**** DOCUMENT TEXT

Now I’ll insert another row for bananas:

insert into q(id, modulo, fruit)
   select
      (coalesce(max(id), -1) + 1),
      (coalesce(max(id), -1) + 1) mod 5,
      'bananas'
   from q
      on duplicate key update
         id    = values(id),
         fruit = values(fruit);

That query should have wrapped around to the beginning of the queue and triggered the unique index violation. As a result, MySQL should have overwritten the ‘apples’ row. In fact, the messages at the command prompt indicate something did happen:

Query OK, 2 rows affected (0.03 sec)
Records: 1  Duplicates: 1  Warnings: 0

Two rows were “affected” because of the duplicate key (you can read the MySQL manual for more on what “rows affected” really means). And there was indeed a duplicate row. Here’s what’s in the table now:

select * from q order by modulo;
+----+--------+----------+
| id | modulo | fruit    |
+----+--------+----------+
|  5 |      0 | bananas  |
|  1 |      1 | oranges  |
|  2 |      2 | peaches  |
|  3 |      3 | cherries |
|  4 |      4 | pears    |
+----+--------+----------+

Notice I ordered that query by modulo to show the entries in the same order as before. The “oldest” row, which is at the “front” of the queue, is now the one with the smallest value of id, so to see them “in queue order,” you can order by id:

select * from q order by id;
+----+--------+----------+
| id | modulo | fruit    |
+----+--------+----------+
|  1 |      1 | oranges  |
|  2 |      2 | peaches  |
|  3 |      3 | cherries |
|  4 |      4 | pears    |
|  5 |      0 | bananas  |
+----+--------+----------+

Method two: use REPLACE on MySQL

If it’s easier to write your query this way, or you need support on older versions of MySQL, you can use REPLACE instead of INSERT... ON DUPLICATE KEY UPDATE. Here’s an example:

replace into q(id, modulo, fruit)

********
**** EXTRACTED INFORMATION

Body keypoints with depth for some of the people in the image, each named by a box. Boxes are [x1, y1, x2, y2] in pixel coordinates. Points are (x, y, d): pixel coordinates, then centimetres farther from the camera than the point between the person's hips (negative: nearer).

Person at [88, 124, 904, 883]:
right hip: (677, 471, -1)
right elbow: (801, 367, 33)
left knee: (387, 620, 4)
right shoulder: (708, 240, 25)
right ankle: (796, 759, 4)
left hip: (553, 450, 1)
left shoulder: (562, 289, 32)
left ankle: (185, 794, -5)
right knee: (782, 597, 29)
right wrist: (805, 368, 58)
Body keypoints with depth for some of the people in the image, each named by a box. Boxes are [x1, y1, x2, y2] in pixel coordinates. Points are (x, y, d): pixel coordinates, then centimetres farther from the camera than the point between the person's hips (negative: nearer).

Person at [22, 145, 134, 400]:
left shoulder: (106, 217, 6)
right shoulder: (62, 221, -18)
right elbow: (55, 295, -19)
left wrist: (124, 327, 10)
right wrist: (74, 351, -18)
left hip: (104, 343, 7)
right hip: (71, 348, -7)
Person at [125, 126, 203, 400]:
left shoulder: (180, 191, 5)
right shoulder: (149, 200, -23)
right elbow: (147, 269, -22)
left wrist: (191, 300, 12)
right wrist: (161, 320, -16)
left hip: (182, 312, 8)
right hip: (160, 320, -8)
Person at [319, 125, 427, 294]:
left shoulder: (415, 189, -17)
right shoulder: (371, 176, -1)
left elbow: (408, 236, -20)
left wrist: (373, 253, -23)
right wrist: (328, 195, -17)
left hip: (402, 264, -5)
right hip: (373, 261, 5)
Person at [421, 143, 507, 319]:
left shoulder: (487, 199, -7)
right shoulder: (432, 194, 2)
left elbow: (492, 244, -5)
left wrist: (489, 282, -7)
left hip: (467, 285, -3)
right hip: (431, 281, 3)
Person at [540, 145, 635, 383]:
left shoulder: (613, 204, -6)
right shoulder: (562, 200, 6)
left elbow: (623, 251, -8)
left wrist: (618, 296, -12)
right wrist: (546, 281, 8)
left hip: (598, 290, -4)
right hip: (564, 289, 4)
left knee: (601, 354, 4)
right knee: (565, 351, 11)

********

**TASKS AND EXERCISES**
(a) Answer these questions about the MySQL queue excerpt:
(i) How many rows did the command prompt report as affected after the bananas insert?
(ii) In the table ordered by modulo, which fruit has a modulo of 0?
(iii) What can replace INSERT... ON DUPLICATE KEY UPDATE on older versions of MySQL?
(b) Can you copy out the rows, character for character, from the line with "right elbow: (147, 269, -22)" to the line with "right wrist: (328, 195, -17)", both included?
The MySQL text and the rows come from unrelated sources.

**RESPONSE LIST**
(a)
(i) 2 rows
(ii) bananas
(iii) REPLACE

(b)
right elbow: (147, 269, -22)
left wrist: (191, 300, 12)
right wrist: (161, 320, -16)
left hip: (182, 312, 8)
right hip: (160, 320, -8)
Person at [319, 125, 427, 294]:
left shoulder: (415, 189, -17)
right shoulder: (371, 176, -1)
left elbow: (408, 236, -20)
left wrist: (373, 253, -23)
right wrist: (328, 195, -17)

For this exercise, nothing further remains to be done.